Irréversibilité : quel cours de l’histoire, s’il y en a un ?

L’impact sans cesse croissant de l’action humaine sur la planète nous pousse à penser de moins en moins en termes d’horizons ouverts du futur, et de plus en plus en termes de temps qui restent pour changer le cours de l’histoire et éviter les catastrophes. Trois essais récents, parus en Allemagne, en philosophie sociale et en sociologie du progrès et du changement climatique, invitent à un débat sur le cours de l’histoire et ses éventuels tournants récents. La catastrophe était-elle, est-elle, inévitable? À quoi tient le changement social?

Les connaissances accumulées sur la transformation de la planète Terre par le changement climatique, l’extraction des ressources et la dégradation de l’environnement suggèrent que l’humanité et la planète qu’elle habite étaient entrées irréversiblement dans une nouvelle ère. Le terme d’Anthropocène, inventé par les géologues, est censé donner un nom à cette nouvelle ère. Le fait qu’il soit rapidement entré dans le débat public manifeste peut-être non seulement la nouvelle condition planétaire, mais aussi le désir – ou même le besoin – de se situer à nouveau dans le temps historique.

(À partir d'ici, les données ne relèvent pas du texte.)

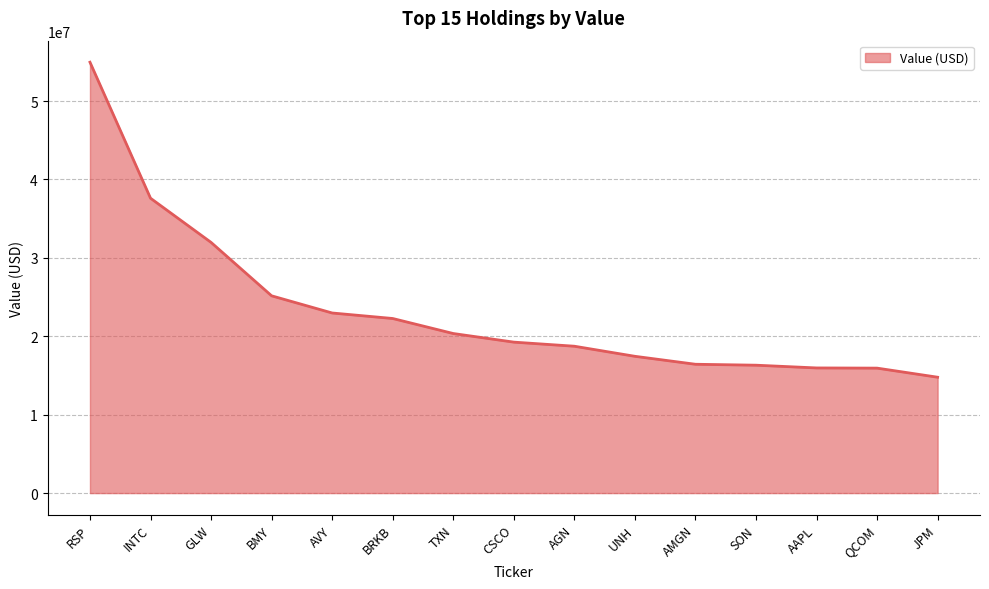

What is the difference between the values at CSCO and BMY?

5908000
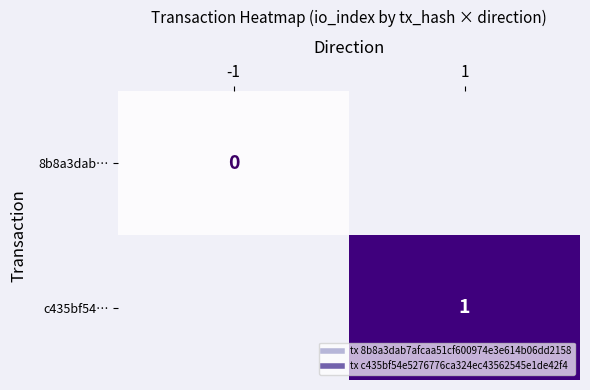

Which category has the lowest value in the 8b8a3dab… series?

-1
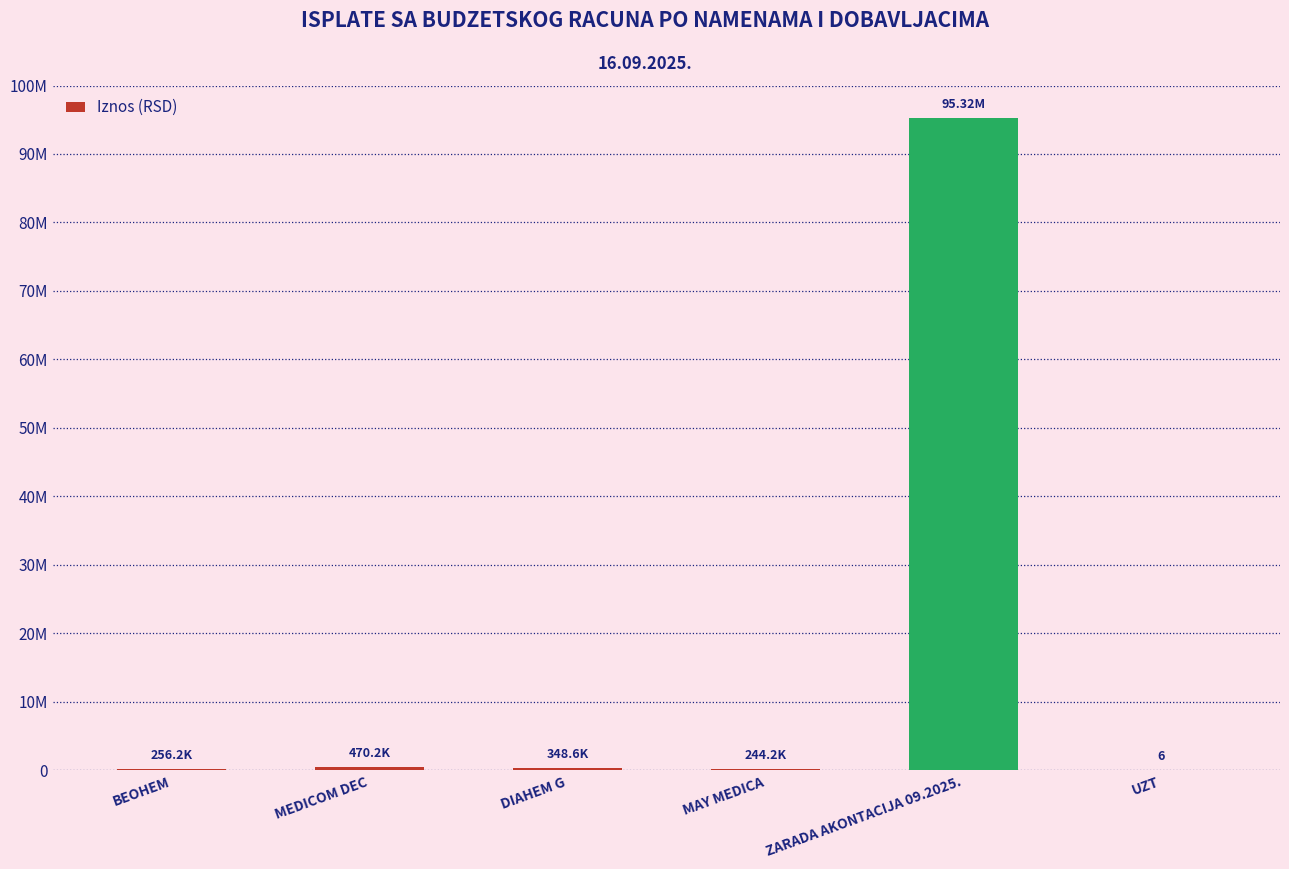

What is the sum of the values at MEDICOM DEC and DIAHEM G?

818830.8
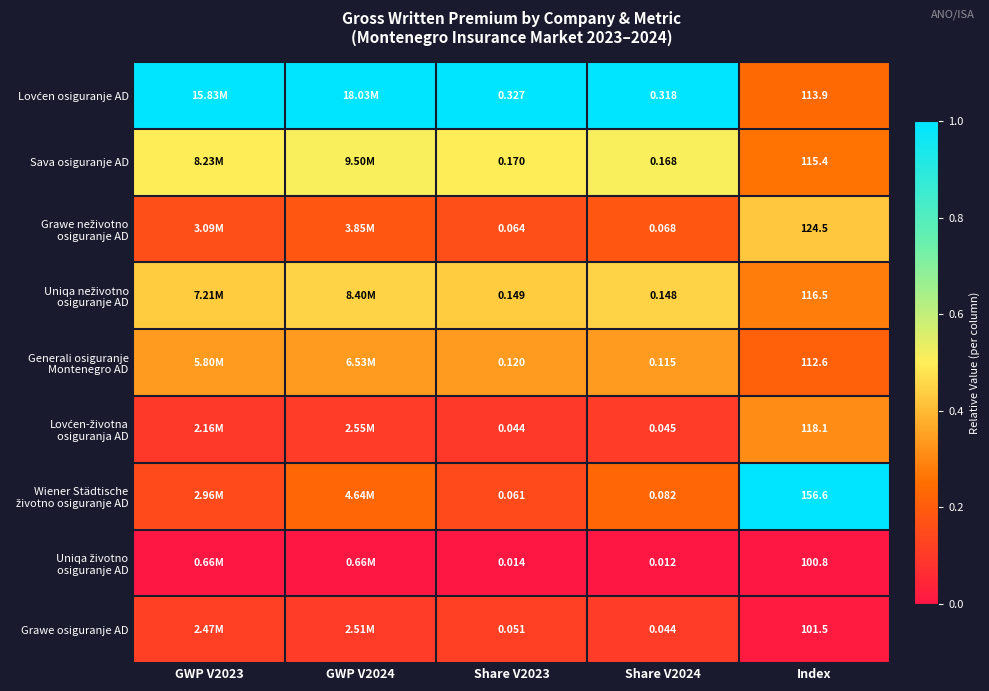

At how many categories does at least one series exceed 0?

5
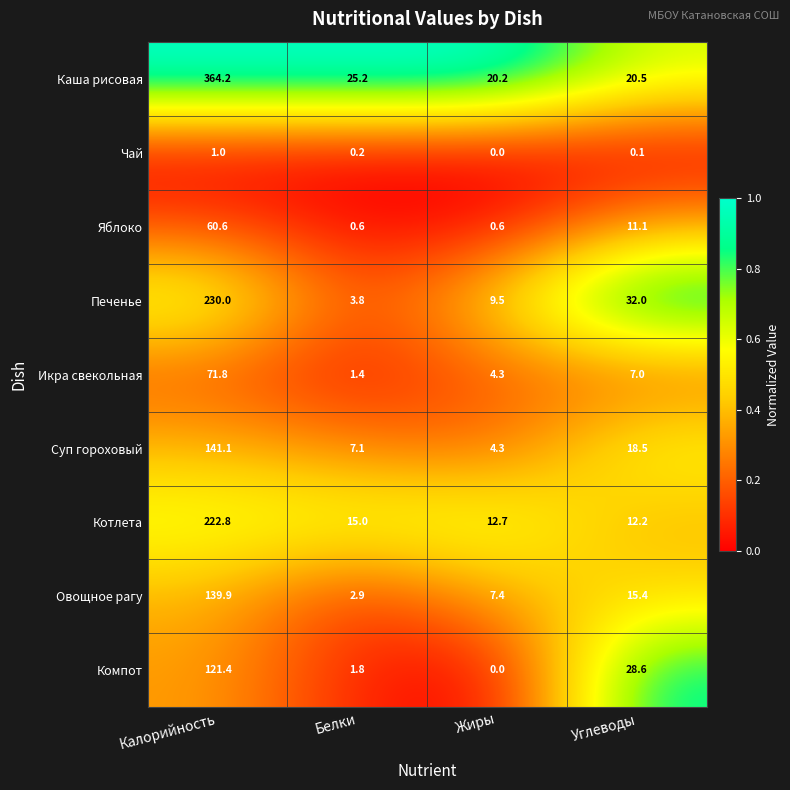

How many categories are shown in the chart?

4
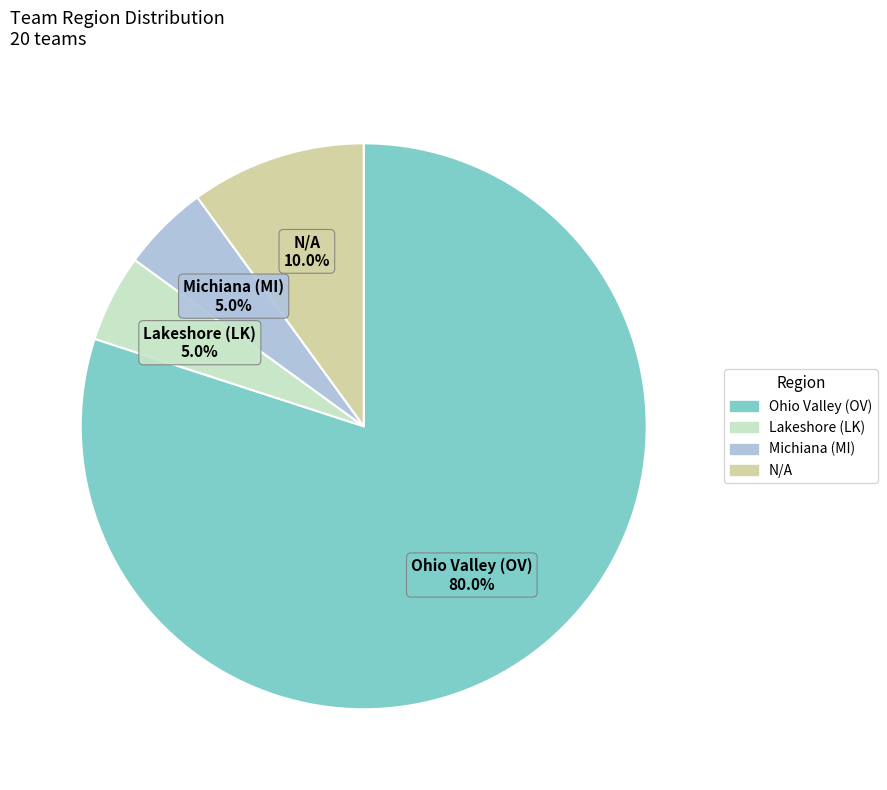

What percentage is the N/A slice, to the nearest percent?

10%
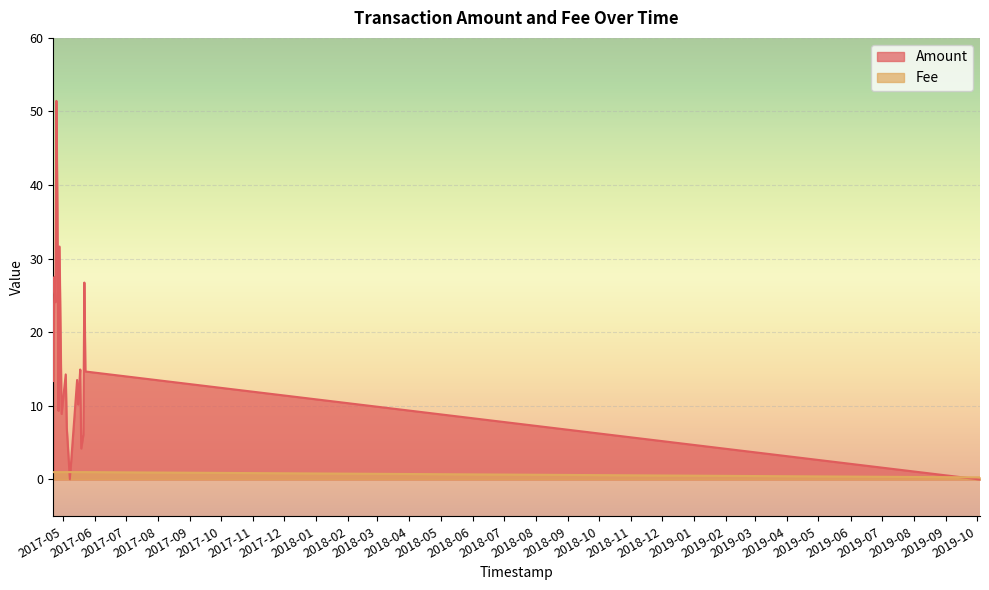

True or false: Amount has a value of 14.7 at 2017-05-23.

True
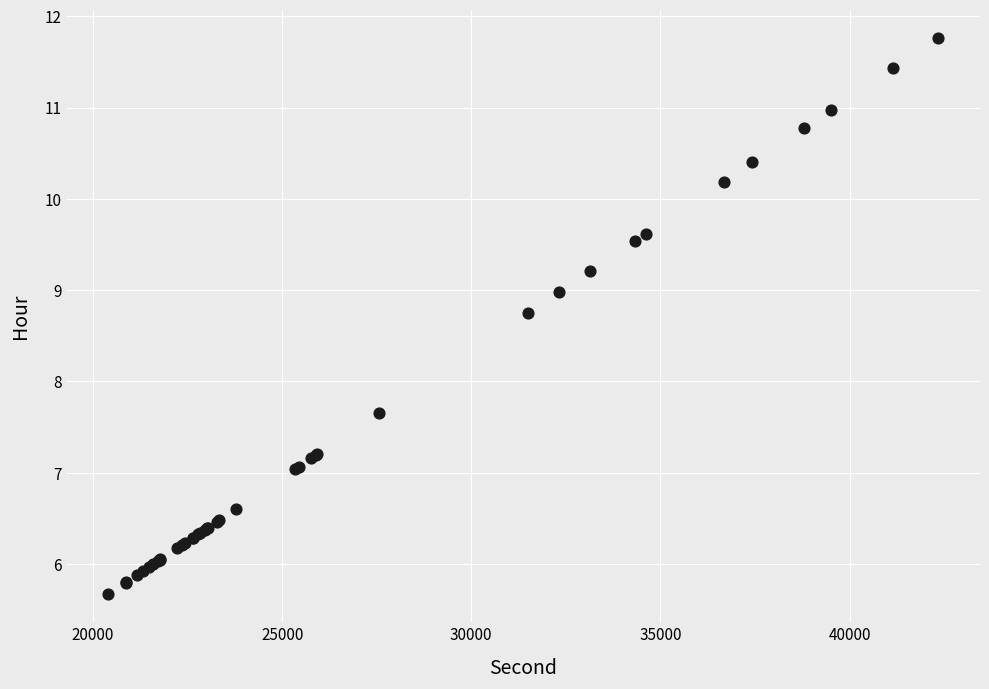

What Y value in the scatter plot is closest to 8?

7.7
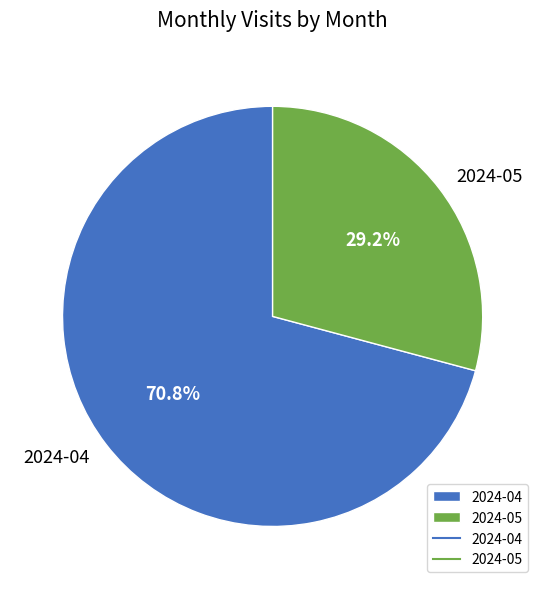

Which slice is the largest?

2024-04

Mais le débat qui a suivi a aussi montré combien il est difficile de cerner les contours du temps nouveau, voire de déterminer si nous vivons dans un temps nouveau. La question du changement d'époque est constitutive des Temps qui restent, et, dans son premier numéro, de nombreuses contributions au dossier « Hériter des temps modernes » l'ont abordée sous des angles variés. Faisant suite à ce premier dossier, cet article explore dans quel sens les temps qui restent forment une nouvelle époque et si l'humanité est entrée dans cette époque irréversiblement. Il le fera en examinant trois ouvrages récents, en langue allemande, de philosophie sociale et de sociologie, qui, malgré leur diversité, partagent d'une certaine manière le souci de comprendre notre époque actuelle, même si seulement deux d'entre eux se concentrent sur l'urgence écologique.